▸ **Task set**:
[1] List every action the Court took according to the NAR passage below.
[2] From the NAR passage below, extract the span from "The government’s authority" to "Civil Investigative Demand.", copied word for word.

▸ **Document**:
The government’s authority to conduct investigations and demand documents in connection with its investigations is expansive. But the Court’s decision here shows that the government’s investigative authority does have limits—and that, in certain circumstances, the target of an investigation can enforce those limits. Rather than accept that the Antitrust Division could reopen its investigation or impose additional conditions on NAR after settling earlier claims, NAR sued the Division and argued that, by resuming its investigation and issuing its Civil Investigative Demand, the Division violated its settlement commitments. And NAR won. The Court agreed with NAR, held that “reopening the same investigation it had agreed to close”[2] breached the settlement, and set aside the Civil Investigative Demand.

▸ **Supplied data**:
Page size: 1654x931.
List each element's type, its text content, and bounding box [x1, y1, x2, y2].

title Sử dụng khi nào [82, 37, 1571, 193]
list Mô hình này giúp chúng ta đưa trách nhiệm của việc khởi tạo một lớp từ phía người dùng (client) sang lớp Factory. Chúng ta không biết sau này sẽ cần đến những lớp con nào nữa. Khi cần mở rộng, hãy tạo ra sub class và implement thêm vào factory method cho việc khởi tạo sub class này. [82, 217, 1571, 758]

▸ **Exercise solutions**:
[1]
- Agreed with NAR
- Held that "reopening the same investigation it had agreed to close" breached the settlement
- Set aside the Civil Investigative Demand

[2]
The government’s authority to conduct investigations and demand documents in connection with its investigations is expansive. But the Court’s decision here shows that the government’s investigative authority does have limits—and that, in certain circumstances, the target of an investigation can enforce those limits. Rather than accept that the Antitrust Division could reopen its investigation or impose additional conditions on NAR after settling earlier claims, NAR sued the Division and argued that, by resuming its investigation and issuing its Civil Investigative Demand, the Division violated its settlement commitments. And NAR won. The Court agreed with NAR, held that “reopening the same investigation it had agreed to close”[2] breached the settlement, and set aside the Civil Investigative Demand.